TASK :: If a line in the records below contains the word "numOctaves", copy it out.

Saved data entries
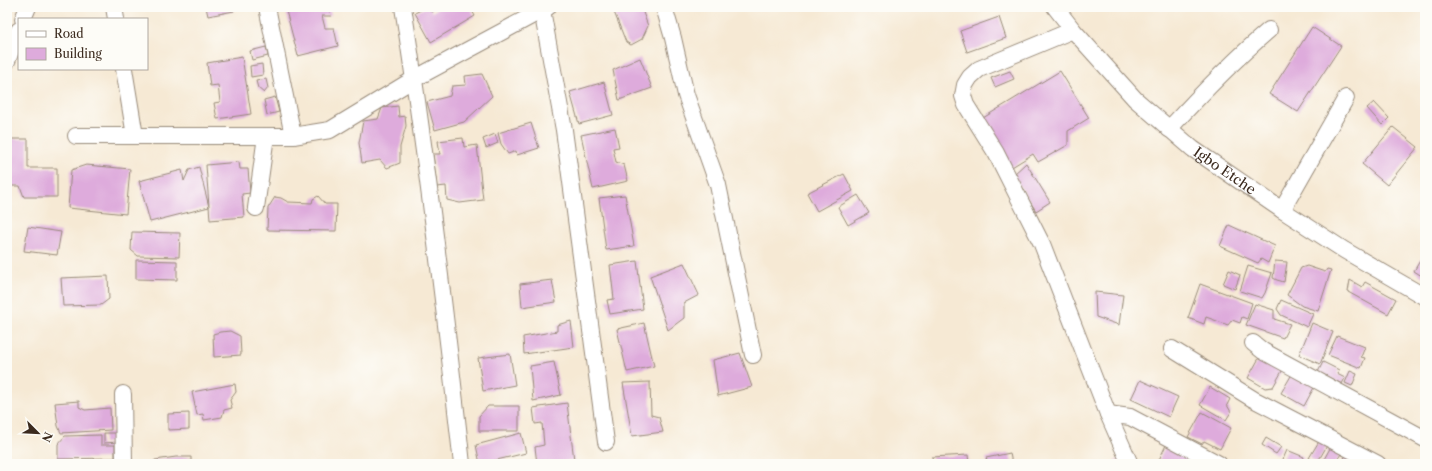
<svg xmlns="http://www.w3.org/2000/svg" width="1432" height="471" viewBox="0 0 1432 471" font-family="'Libre Caslon Text',serif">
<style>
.building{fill:#deabdc}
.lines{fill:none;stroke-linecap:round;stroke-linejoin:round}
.minor-casing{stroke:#988a79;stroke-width:18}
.minor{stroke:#fff;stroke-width:16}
.labels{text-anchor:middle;stroke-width:4;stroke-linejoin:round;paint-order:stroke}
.street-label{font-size:14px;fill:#3b2a1e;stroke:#fdfcf7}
</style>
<rect width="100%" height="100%" fill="#fdfcf7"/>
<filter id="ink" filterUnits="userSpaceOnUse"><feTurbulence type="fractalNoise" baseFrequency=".025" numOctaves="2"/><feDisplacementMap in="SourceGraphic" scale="8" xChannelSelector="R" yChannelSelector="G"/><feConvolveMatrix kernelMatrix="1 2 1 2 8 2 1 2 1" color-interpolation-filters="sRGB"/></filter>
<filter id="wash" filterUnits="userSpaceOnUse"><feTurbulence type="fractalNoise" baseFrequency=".012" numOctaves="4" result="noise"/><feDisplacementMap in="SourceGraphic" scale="16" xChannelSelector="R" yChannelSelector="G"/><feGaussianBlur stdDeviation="0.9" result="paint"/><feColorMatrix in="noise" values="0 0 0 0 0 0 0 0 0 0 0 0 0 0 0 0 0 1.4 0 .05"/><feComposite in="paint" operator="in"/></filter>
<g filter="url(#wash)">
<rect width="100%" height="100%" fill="#f6e9d4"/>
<g id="blocks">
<path class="building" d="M206 7H233L234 11 208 16Z
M285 7H329L331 16H322L325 28H334L338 46 298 56Z
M426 7H430L432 12 440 7H470L475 16 431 42 415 13Z
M612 7H641L648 26 642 39 631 45 626 42Z
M999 17 1006 38 967 52 960 31Z
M1312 27 1341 46 1298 112 1269 94Z
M266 47 268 56 252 60 250 51Z
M242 57 251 114 217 119 214 103 220 102 218 85 210 86 207 63Z
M640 58 652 88 619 100 613 70Z
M262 64 263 75 251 77 250 66Z
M1010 71 1014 79 995 87 991 78Z
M1060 71 1089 118 1068 131V145L1038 162 1033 154 1007 170 978 121Z
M482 74 492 96 464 122 435 130 427 102 450 96 452 86 466 85 465 76Z
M266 79 268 88 264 93 258 88 256 81Z
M604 82 613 115 579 124 570 92Z
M275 97 279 112 267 115 264 100Z
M1374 102 1389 118 1382 125 1367 108Z
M398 106 399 117 405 116 406 126 400 147V163L387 168 380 160 362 163 359 143 363 121 378 119 382 108Z
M531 123 539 148 517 155 516 151 508 154 501 144 498 133Z
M1393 127 1418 147 1387 185 1362 164Z
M615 128 619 147 613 148 616 162 624 165 628 181 593 189 581 135Z
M495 134 498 143 486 148 483 139Z
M463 138 464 147 477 145 483 200 460 203 447 200 446 186 437 187 433 154H440L438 141Z
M7 139H28V168H57V197H24L20 186H7Z
M239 162 240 169H248L250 193 242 194 244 217 210 220 206 165Z
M1026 163 1050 202 1036 211 1013 175Z
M86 165 130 169 126 214 68 208 71 170Z
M199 167 209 207 150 222 139 181 182 170 184 181 189 170Z
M844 174 853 191 817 211 807 193Z
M625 195 634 246 606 250 599 198Z
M858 195 869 213 848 225 838 207Z
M318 196 325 204H337L336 231 267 230 268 208 275 197 281 198 288 202 312 203 313 199Z
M1229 225 1275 246 1268 263 1261 259 1258 263 1220 246Z
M28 227 61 232 57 255 24 251Z
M132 232 180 233 179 257 138 256 131 250Z
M1425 252V278L1414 271Z
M136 260 177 261V280L136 279Z
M637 261 643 309 610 314 607 300 614 299 610 265Z
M1275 261 1287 262 1284 282 1277 280 1273 278Z
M684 263 699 295 684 303V318L668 330 650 276Z
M1248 266 1272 273 1265 293 1262 298 1240 291Z
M1307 266 1325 272 1327 269 1331 270 1318 311 1302 306 1287 295 1301 268Z
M1229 270 1240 275 1235 289 1223 284Z
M108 276 109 299 101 305 63 306 61 278Z
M552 280 556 302 522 307 520 284Z
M1350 280 1362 287 1365 282 1396 299 1388 314 1348 292Z
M1200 284 1252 303 1247 319 1242 317 1240 323 1232 320 1228 325 1206 317 1204 324 1188 318Z
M1095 292 1123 295 1119 325 1096 317Z
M1281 300 1313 314 1307 327 1281 315 1277 309Z
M1255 304 1274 310V319L1290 324 1283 338 1246 325Z
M571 321 574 347 524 354 523 337 557 331V325Z
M644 323 654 366 627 372 617 329Z
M1312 323 1333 332 1320 364 1299 355Z
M230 331 240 336 241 355 214 357 213 334 220 332Z
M1337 336 1365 347 1361 357 1365 358 1361 368 1328 355Z
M1263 351 1286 364 1273 387 1265 388 1248 378Z
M740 353 752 387 718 396 713 360Z
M510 354 515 385 483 391 478 358Z
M554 362 561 395 533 401 530 366Z
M1323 362 1339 370 1337 374 1345 378 1342 384 1318 372Z
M1295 369 1317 382 1304 406 1281 393Z
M1350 371 1357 374 1352 386 1345 383Z
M1140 380 1178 397 1169 417 1131 399Z
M650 382 651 415 659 417 663 432 632 436 623 383Z
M235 384 236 392 230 400 232 408 224 410 222 417 204 420 203 414 197 415 192 392Z
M1210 387 1230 399 1227 405 1231 412 1226 420 1200 405Z
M79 401V407L85 410 110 408 111 430 61 433 58 426 55 403Z
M567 403 574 460 537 464 535 447 544 445 542 423 535 424 533 408Z
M488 406H519V431H479V416Z
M1202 412 1231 428 1220 449 1204 441 1202 444 1188 437Z
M189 413V429L168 430V414Z
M104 433H118V442L104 443Z
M521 433 526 453 480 464 476 445Z
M1324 433 1332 437 1317 463 1309 458Z
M101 435V445H115V458L58 459V444L65 436Z
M1266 438 1281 447 1276 454 1262 445Z
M1335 439 1346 445 1335 464H1324L1322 463Z
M1166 445 1203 464H1157Z
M1349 449 1359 455 1354 464H1341Z
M1287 450 1304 457 1301 464H1281Z
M1010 453 1012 464H988L986 458Z
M968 455 969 464H933L932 457Z
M176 457H191V462H196V464H151L155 460Z
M1124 459 1125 464H1114V461Z"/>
</g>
</g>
<g filter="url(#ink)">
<use href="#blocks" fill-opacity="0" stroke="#988a79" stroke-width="1"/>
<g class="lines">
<defs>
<g id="minor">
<path d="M114 7 116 19"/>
<path d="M267 7 293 136"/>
<path d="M403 7C427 159 445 311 462 464"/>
<path d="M664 7 673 38 686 95 718 185 753 355"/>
<path id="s1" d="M1055 7 1073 30 1135 99 1193 149 1282 210 1344 250 1425 297"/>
<path d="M542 10 564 130 606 442"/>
<path d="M23 19 28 7"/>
<path d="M1073 30 979 69 970 77 965 85 963 96 966 105 996 153 1042 244 1108 414 1130 464"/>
<path d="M7 61 19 30"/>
<path d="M124 69 135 136"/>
<path d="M1169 129C1201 94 1233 61 1269 30"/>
<path d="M76 136H293L330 130 414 79 548 7"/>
<path d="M256 208 266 136"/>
<path d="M1282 210 1346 98"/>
<path d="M1253 343 1263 351 1425 439"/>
<path d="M1172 349 1253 399 1378 464"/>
<path d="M123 394 124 464"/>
<path d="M1108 414 1130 417 1219 464"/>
</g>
</defs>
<use href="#minor" class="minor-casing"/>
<use href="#minor" class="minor"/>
</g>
</g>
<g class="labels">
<g class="street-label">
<text dy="5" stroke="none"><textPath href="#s1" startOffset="237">Igbo Etche</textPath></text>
</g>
</g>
<rect width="1432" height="471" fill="none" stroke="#fdfcf7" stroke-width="24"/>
<rect x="18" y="18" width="130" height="52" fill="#fdfcf7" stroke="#afa8a0"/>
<rect x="26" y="31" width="20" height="6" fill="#ffffff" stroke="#afa8a0"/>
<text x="54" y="38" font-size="12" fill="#3b2a1e">Road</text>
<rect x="26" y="48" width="20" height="12" fill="#deabdc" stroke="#afa8a0"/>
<text x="54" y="58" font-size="12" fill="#3b2a1e">Building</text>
<g transform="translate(38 433) rotate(114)" stroke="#fdfcf7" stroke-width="3" paint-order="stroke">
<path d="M0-3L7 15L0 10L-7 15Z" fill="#3b2a1e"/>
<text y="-6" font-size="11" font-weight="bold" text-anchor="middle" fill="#3b2a1e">N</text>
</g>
</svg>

SOLUTION ::
<filter id="ink" filterUnits="userSpaceOnUse"><feTurbulence type="fractalNoise" baseFrequency=".025" numOctaves="2"/><feDisplacementMap in="SourceGraphic" scale="8" xChannelSelector="R" yChannelSelector="G"/><feConvolveMatrix kernelMatrix="1 2 1 2 8 2 1 2 1" color-interpolation-filters="sRGB"/></filter>
<filter id="wash" filterUnits="userSpaceOnUse"><feTurbulence type="fractalNoise" baseFrequency=".012" numOctaves="4" result="noise"/><feDisplacementMap in="SourceGraphic" scale="16" xChannelSelector="R" yChannelSelector="G"/><feGaussianBlur stdDeviation="0.9" result="paint"/><feColorMatrix in="noise" values="0 0 0 0 0 0 0 0 0 0 0 0 0 0 0 0 0 1.4 0 .05"/><feComposite in="paint" operator="in"/></filter>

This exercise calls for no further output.